Ich würde sagen, dass die neue Regierung – und damit eine bislang beispiel­lose dritte Amtszeit der Demo­kra­ti­schen Fort­schritts­partei (DPP) – den Prozess des Regie­rungs­wech­sels einge­leitet und sich auf alle möglichen Ergeb­nisse in diesem Wahljahr vorbe­reitet hat. Dies war die Realität in den Bezie­hungen zwischen den USA und Taiwan. Das Wich­tigste ist, den demo­kra­ti­schen Prozess von Taiwans Verbün­deten und gleich­ge­sinnten Partnern zu respektieren.

Die taiwa­ne­si­sche Armee hat ihre Fähigkeit, einen chine­si­schen Angriff abzu­wehren, in den letzten Jahren erheblich verbes­sert. Könnte sie im Falle eines Inva­si­ons­ver­suchs auf die Unter­stüt­zung anderer regio­naler Akteure wie Japan und Austra­lien zählen?

Taiwans Mili­tär­stra­tegie beruht als Insel beruht auf der Tatsache, dass Taiwan sich selbst vertei­digen muss. Taiwan würde jede mögliche Unter­stüt­zung und Hilfe von Verbün­deten und gleich­ge­sinnten Partnern begrüßen, aber das ändert nichts an der Tatsache und dem Ziel der Stärkung der eigenen Fähigkeiten.

Peking hat behauptet, die Verei­nigten Staaten würden eine „asia­ti­sche NATO“ bilden wollen.

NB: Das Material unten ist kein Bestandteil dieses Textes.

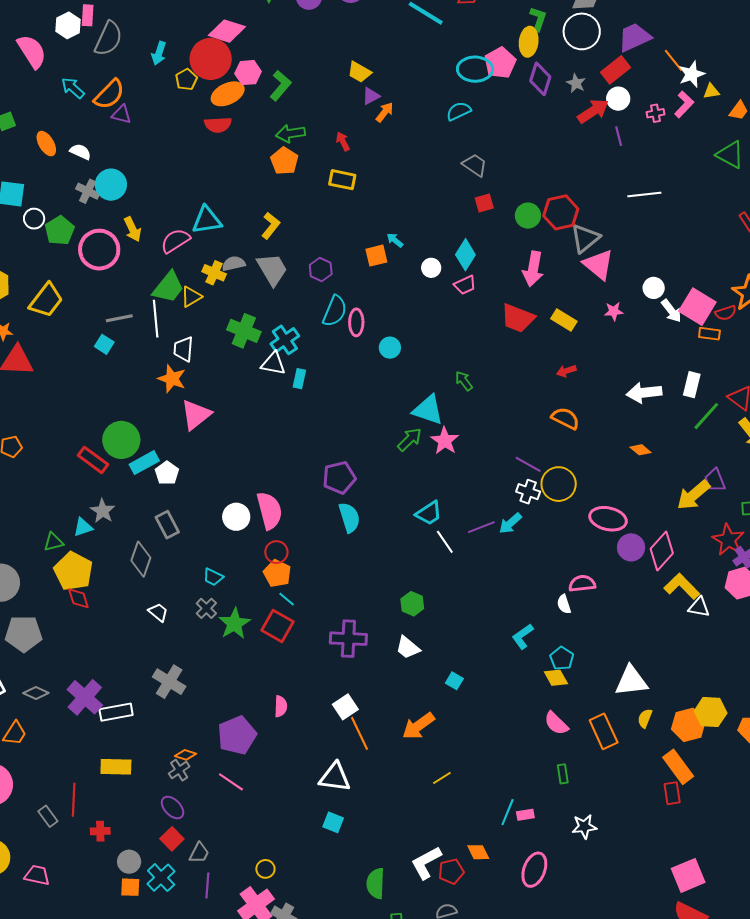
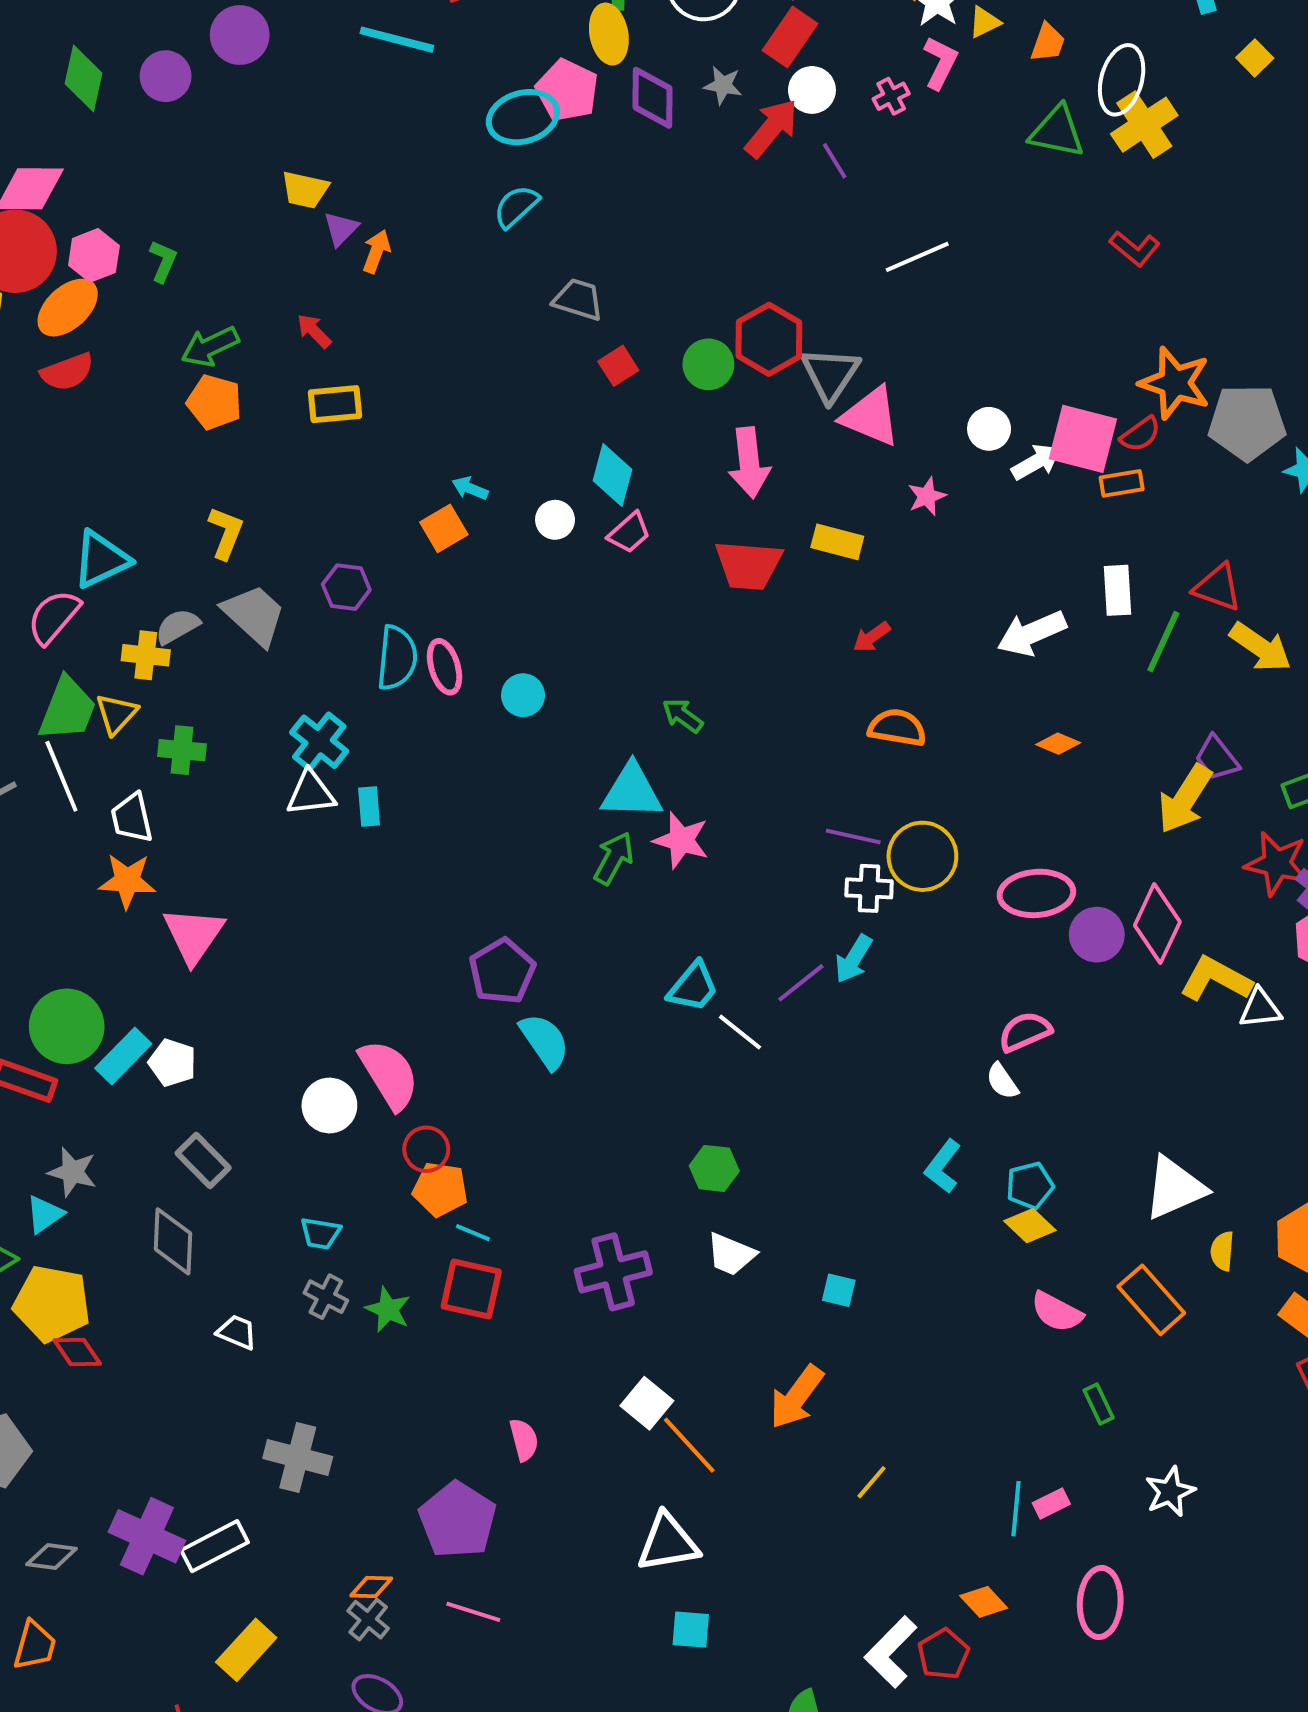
green L-shape: (280, 86) -> (163, 261), size x0.7
white arrow: (671, 311) -> (1036, 462), turned -65
green cross: (244, 331) -> (182, 750), moved, size x0.7
green star: (234, 624) -> (388, 1310), size x0.7
cyan pentagon: (562, 658) -> (1030, 1185), turned -30
yellow rectangle: (116, 767) -> (246, 1650), turned -32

In Wirk­lich­keit unterhält Washington eine Vielzahl von Bünd­nissen mit einzelnen Ländern in Asien wie Vietnam und mit ausge­wählten kleineren Gruppen, wie durch die Quad- oder AUKUS-Part­ner­schaft, die jedoch nicht annähernd der Verpflich­tung nach Artikel 5 der NATO-Charta entspre­chen. Wäre die Schaffung einer solchen asia­ti­schen NATO im Interesse der asia­ti­schen Nationen und würde sie Peking letztlich abschrecken?

Im Vergleich zur NATO zeigen die asia­ti­schen Staaten ange­sichts ihrer Unter­schiede und der poli­ti­schen Realität im Allge­meinen keine ausge­prägte Soli­da­rität bei der Bewäl­ti­gung von Sicher­heits­her­aus­for­de­rungen. Auch wenn ein NATO-ähnliches Vertrags­bündnis noch einen langen Weg vor sich hätte, ist Peking vorsichtig gegenüber allen Arten von Verbin­dungen, die innerhalb einer Region und darüber hinaus aufgebaut werden – solange es selbst nicht eine der betei­ligten Parteien ist.

 

Dr. Chen-Yi (Crystal) Tu ist Assistant Research Fellow in der Abteilung für Cyber­si­cher­heit und Simu­la­tion von Entschei­dungs­pro­zessen am Institut für nationale Vertei­di­gungs- und Sicher­heits­for­schung (INDSR) in Taiwan. Ihre Forschung konzentriert sich auf Infor­ma­ti­ons­ope­ra­tionen, Strategie, neue Tech­no­lo­gien und deren Auswir­kungen auf den geopo­li­ti­schen Wett­be­werb. Sie gehört zur „Inaugural Group of McCain Fellows for Freedom“ des Inter­na­tional Repu­blican Institute, USA. Bevor sie zum INDSR kam, arbeitete Dr. Tu als Beraterin im Bereich Data Science und daten­ge­steu­erte Entschei­dungs­fin­dung für den öffent­li­chen und privaten Sektor in Taiwan.